Pareto efficiency

Definition of Pareto efficiency

Pareto efficiency is said to occur when it is impossible to make one party better off without making someone worse off.

A Pareto improvement is said to occur when at least one individual becomes better off without anyone becoming worse off.

Pareto efficiency will occur on a production possibility frontier. When an economy is operating on a simple production possibility frontier, (e.g. at point A, B or C) it is not possible to increase output of goods without reducing output of services


However, at Point D (16 goods and 17 services) It is possible to increase either without leading to a decline in the output of the other. Thus to be at point D would be classed as Pareto inefficient, and this is generally considered to be bad for the economy.

Pareto efficiency is related to the concept of productive efficiency. Productive efficiency is concerned with the optimal production of goods which occurs at the lowest point on the short run average cost curve and occurs on a PPF.

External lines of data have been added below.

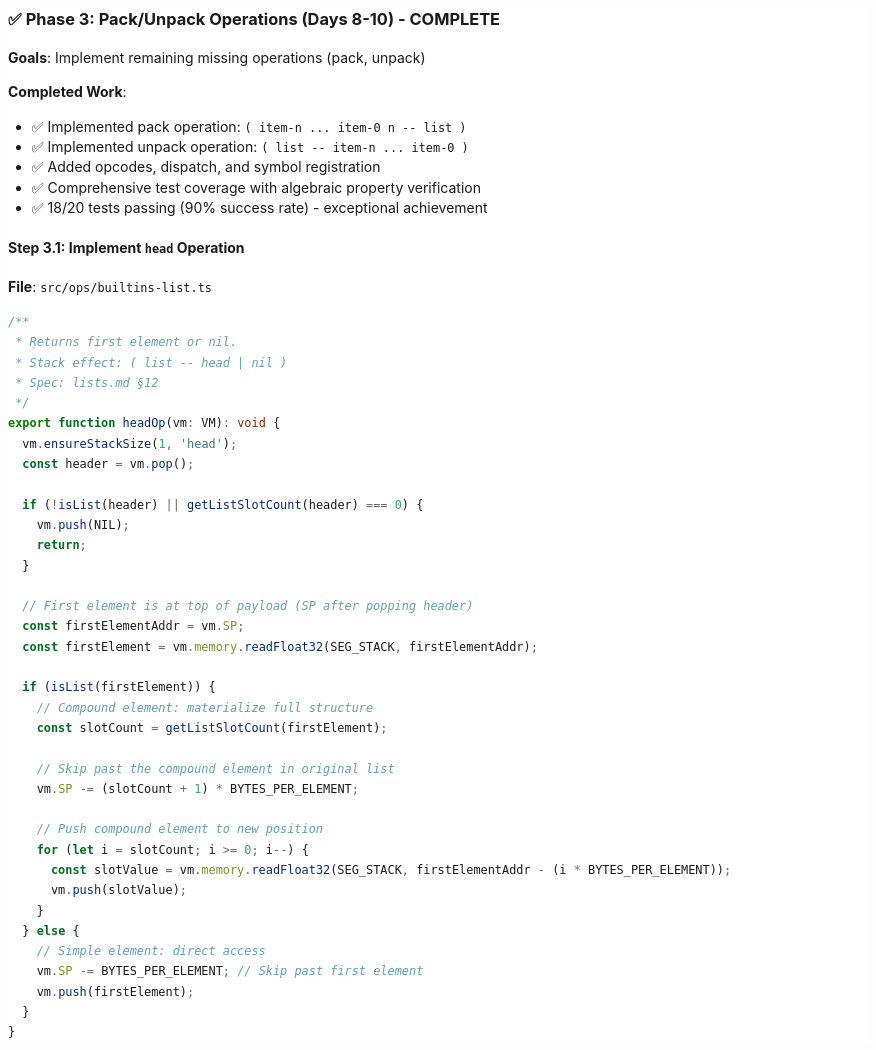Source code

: 
### ✅ Phase 3: Pack/Unpack Operations (Days 8-10) - COMPLETE

**Goals**: Implement remaining missing operations (pack, unpack)

**Completed Work**:
- ✅ Implemented pack operation: `( item-n ... item-0 n -- list )`
- ✅ Implemented unpack operation: `( list -- item-n ... item-0 )` 
- ✅ Added opcodes, dispatch, and symbol registration
- ✅ Comprehensive test coverage with algebraic property verification
- ✅ 18/20 tests passing (90% success rate) - exceptional achievement

#### Step 3.1: Implement `head` Operation
**File**: `src/ops/builtins-list.ts`

```typescript
/**
 * Returns first element or nil.
 * Stack effect: ( list -- head | nil )
 * Spec: lists.md §12
 */
export function headOp(vm: VM): void {
  vm.ensureStackSize(1, 'head');
  const header = vm.pop();

  if (!isList(header) || getListSlotCount(header) === 0) {
    vm.push(NIL);
    return;
  }

  // First element is at top of payload (SP after popping header)
  const firstElementAddr = vm.SP;
  const firstElement = vm.memory.readFloat32(SEG_STACK, firstElementAddr);
  
  if (isList(firstElement)) {
    // Compound element: materialize full structure
    const slotCount = getListSlotCount(firstElement);
    
    // Skip past the compound element in original list
    vm.SP -= (slotCount + 1) * BYTES_PER_ELEMENT;
    
    // Push compound element to new position
    for (let i = slotCount; i >= 0; i--) {
      const slotValue = vm.memory.readFloat32(SEG_STACK, firstElementAddr - (i * BYTES_PER_ELEMENT));
      vm.push(slotValue);
    }
  } else {
    // Simple element: direct access
    vm.SP -= BYTES_PER_ELEMENT; // Skip past first element
    vm.push(firstElement);
  }
}
```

Pareto efficiency is also concerned with allocative efficiency. To be Pareto efficient the distribution of resources needs to be at a point where it is impossible to make someone better off without making someone worse off.

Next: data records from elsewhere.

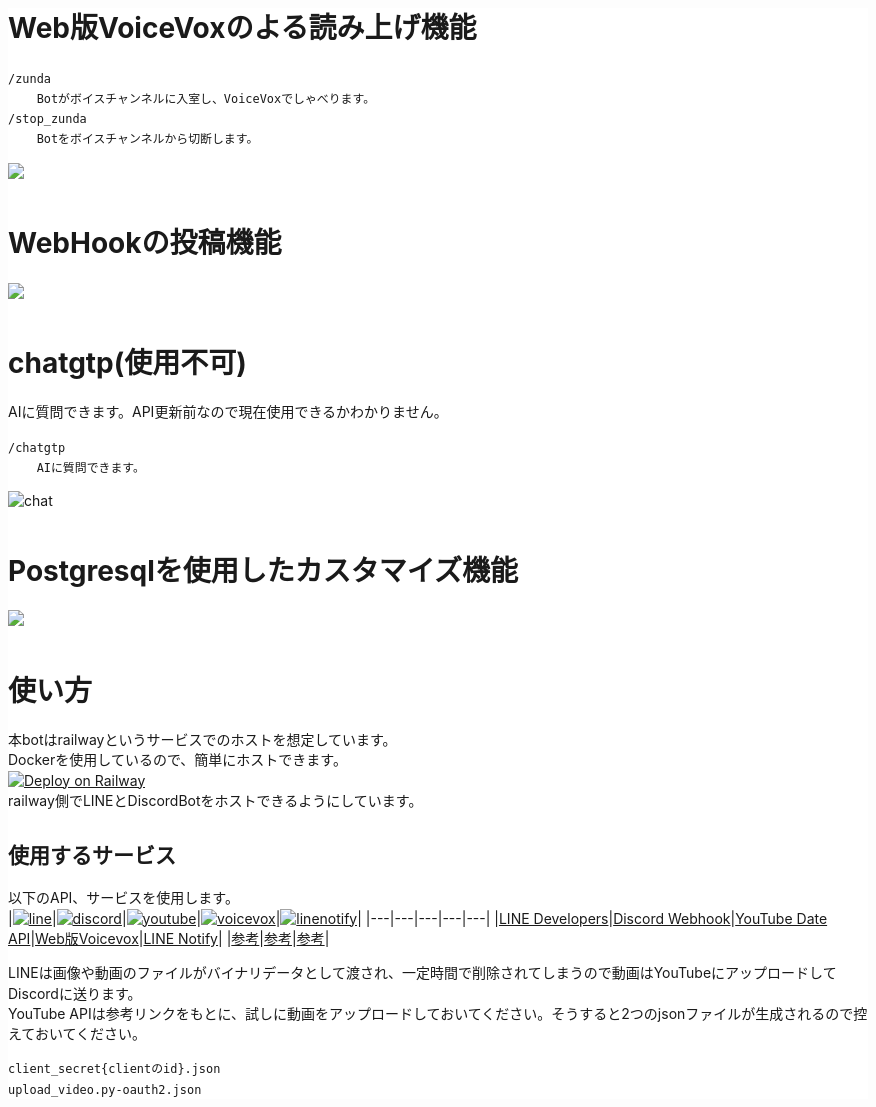 # Web版VoiceVoxのよる読み上げ機能
```
/zunda
	Botがボイスチャンネルに入室し、VoiceVoxでしゃべります。
/stop_zunda
	Botをボイスチャンネルから切断します。
```
<img src="img/zundacommand.png" width="65%"/>

# WebHookの投稿機能
![](img/webhooktwitter.png)

# chatgtp(使用不可)
AIに質問できます。API更新前なので現在使用できるかわかりません。
```
/chatgtp
    AIに質問できます。
```
![chat](img/172655.png)

# Postgresqlを使用したカスタマイズ機能
![](img/psqlwebhook.png)

# 使い方
本botはrailwayというサービスでのホストを想定しています。  
Dockerを使用しているので、簡単にホストできます。  
[![Deploy on Railway](https://railway.app/button.svg)](https://railway.app/new/template/JXslR5?referralCode=yFsnKR)  
railway側でLINEとDiscordBotをホストできるようにしています。  

## 使用するサービス  
以下のAPI、サービスを使用します。  
|[![line](img/linedev.ico)](https://developers.line.biz/console/?status=success)|[![discord](img/discon.png)](https://discord.com/developers/docs/resources/webhook)|[![youtube](img/YouTube-logo-full_color-128x128.png)](https://developers.google.com/youtube/v3/getting-started?hl=ja)|[![voicevox](img/175614.png)](https://voicevox.su-shiki.com/su-shikiapis/)|[![linenotify](img/linenotify.png)](https://notify-bot.line.me/my/services/new)|
|---|---|---|---|---|
|[LINE Developers](https://developers.line.biz/console/?status=success)|[Discord Webhook](https://discord.com/developers/docs/resources/webhook)|[YouTube Date API](https://developers.google.com/youtube/v3/getting-started?hl=ja)|[Web版Voicevox](https://voicevox.su-shiki.com/su-shikiapis/)|[LINE Notify](https://notify-bot.line.me/my/services/new)|
|[参考](https://qiita.com/taka777n/items/c601421b871fd2b6a55f)|[参考](https://qiita.com/iroha71/items/b2a473898d6c9b4b4ae7)|[参考](https://qiita.com/koki_develop/items/4cd7de3898dae2c33f20)|  

LINEは画像や動画のファイルがバイナリデータとして渡され、一定時間で削除されてしまうので動画はYouTubeにアップロードしてDiscordに送ります。  
YouTube APIは参考リンクをもとに、試しに動画をアップロードしておいてください。そうすると2つのjsonファイルが生成されるので控えておいてください。  
``` 控えておくjson
client_secret{clientのid}.json
upload_video.py-oauth2.json
```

(Note; it is not possible to produce at a point beyond the PPF)

Examples of Pareto efficiency

If we were building a new airport – let us assume there are winners and losers

  • The private and external benefits are estimated at £20bn
  • The cost of building airport is £13bn
  • Residents living nearby see a loss in personal welfare of £1bn (due to pollution and congestion)
  • The net benefit to society is £20bn- £14bn. A clear gain of £6bn
  • However, using principles of Pareto efficiency – this is not a Pareto improvement because those living nearby lose out.

What should we do? The scheme has a net welfare gain – but some lose out.

  • One option is to make the airport company compensate local residents for the inconvenience of losing out.
  • In this way, the airport goes ahead, and the company make a profit, but local residents are compensated for losing out.

However, in practice, there are often practical difficulties and high frictional costs in compensating losers from a particular project.

Pareto efficiency and Market failure

Market failure is an inefficient allocation of resources in a free market. Market failure implies Pareto inefficiency – because it is possible to improve.

For example, the over-consumption of demerit goods (drugs/tobacco) leads to external costs to non-smokers and also early death for smokers. A tax on cigarettes could encourage people to quit smoking, and raise revenue for treating smoking-related diseases.

Pareto efficiency and equity

An outcome may be seen as a Pareto improvement, but, it doesn’t mean this is a satisfactory outcome or fair. There could still be inequality after a Pareto improvement.

A society could have Pareto efficiency but large degrees of inequality. Suppose there is a pie and three people; the most equitable solution would be to divide into three equal parts. But, if it was cut in half and shared amongst two people, it would be seen as Pareto efficient – because the third person doesn’t lose out – (even though he doesn’t share in the pie).

When making decisions, it is important to take into more factors, such as social efficiency, total welfare and issues like diminishing marginal utility of money.